また、われわれならば£1,100(21万円)の4輪操舵システムをわざわざ選ばないだろう。低速域の最小回転直径が11.4mまで小さくなるのはありがたいが、ステアリング・レスポンスがわずかに一貫性を欠くからだ。
標準のステアリングは十分に優れており、コシやフィードバックの絶対量も申し分ない。
筆者がもっとも感動したのは乗り心地の良さだ。かなりの頻度で生じるアンジュレーションの上での足捌きは見事なものだし、常にどっしりと落ち着いている。お金を払う価値のあるオプションだと思う。

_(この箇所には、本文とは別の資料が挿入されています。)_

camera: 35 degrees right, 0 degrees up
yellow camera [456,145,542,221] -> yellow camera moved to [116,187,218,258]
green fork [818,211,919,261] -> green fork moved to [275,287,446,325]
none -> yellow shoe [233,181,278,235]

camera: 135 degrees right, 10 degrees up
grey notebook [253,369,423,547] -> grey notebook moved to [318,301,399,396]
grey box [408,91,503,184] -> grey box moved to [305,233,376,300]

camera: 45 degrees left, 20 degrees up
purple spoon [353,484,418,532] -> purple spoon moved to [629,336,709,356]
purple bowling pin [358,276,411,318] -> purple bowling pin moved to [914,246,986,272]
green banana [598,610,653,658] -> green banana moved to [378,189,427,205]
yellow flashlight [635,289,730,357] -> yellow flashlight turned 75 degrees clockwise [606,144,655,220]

AUTOCARはまだ標準の金属バネを組み合わせたタイプをテストしていないが、こちらの方も、もしかするとかなりいいかもしれない。
エア・サスペンションの、乗り心地につづく第2のメリットとして、最低地上高を稼ぐことができる点が挙げられる。また、最大牽引重量が2800kgから3500kgへと大きくなるのも、あまり知られていない恩恵である。
(ザラついた路面のうえでのロード・ノイズは気になるが)絹のようになめらかなパワートレインと安楽な乗り心地は、Q7の思わずくつろいでしまうようなキャラクターをさらに際立ったものにしているといえるだろう。
このクルマにとって重要なキャビンについても書いておこう。
欲しいものが、あるべきところに存在することが、これほど心地いいものなのだと実感した。もしアウディがホテルをデザインする会社ならば、ワードローブにあるムード・ライトの消し方や、コンセントの位置をわざわざフロントに聞かなくて済むだろうな、とさえ思った。